Do lat 50-tych XX wieku, pobłażliwe egzekwowanie przepisów w międzynarodowych zawodach pozwoliło na to, że faza wyciskania w podnoszeniu, z reguły wyprostowana, sztywny ruch ciała wykonywany przez barki i ramiona, ewoluowała w ruch „leżenia tyłem”, który wykorzystywał większe mięśnie nóg, bioder i tułowia, umożliwiając podnoszącemu „oszukiwanie” w celu podniesienia większej wagi.

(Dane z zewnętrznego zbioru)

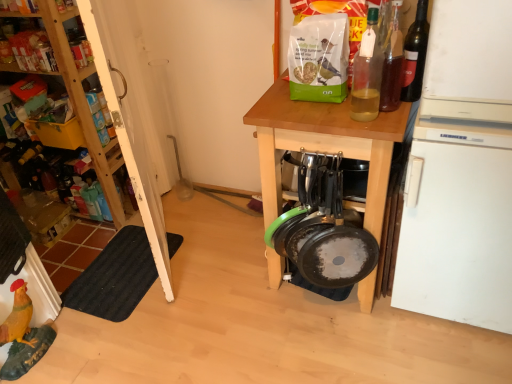
What are the coordinates of `vacant space to the left of translucent glass bottle at upper right, the 3th bottle in the right-to-left sequence` in the screenshot? It's located at (316, 117).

Historyk John D. Fair napisał: „Zasady były jasne co do utrzymania pionowej pozycji i zakazu zginania nóg od lat 30-tych, ale wiele zależało od tego, jak te ruchy były interpretowane i od politycznych dyspozycji urzędników i sędziów.” Po II Wojnie Światowej, sytuacja została spotęgowana przez napięcia zimnowojenne: w 1956 roku Bob Hoffman, trener amerykańskiej drużyny olimpijskiej w podnoszeniu ciężarów, oskarżył sędziów międzynarodowych o prosowieckie, antyamerykańskie uprzedzenia, dyskwalifikując legalne prasy amerykańskie i dopuszczając łamiące zasady prasy sowieckie. Fair, jednakże, uznając rolę Związku Radzieckiego w erozji formy prasy, napisał, że „bliźniacze trendy luźnego pressingu i pobłażliwego sędziowania były już dobrze ugruntowane” zanim Sowieci przystąpili do międzynarodowych zawodów. Międzynarodowa Federacja Podnoszenia Ciężarów rozwiązała sytuację poprzez usunięcie czystego wyciskania z olimpijskiego programu podnoszenia ciężarów po igrzyskach w Monachium w 1972 roku.
Czyszczenie i wyciskanie
Węgierski ciężarowiec Győző Veres demonstruje wyciskanie „na leżąco” w 1963 roku.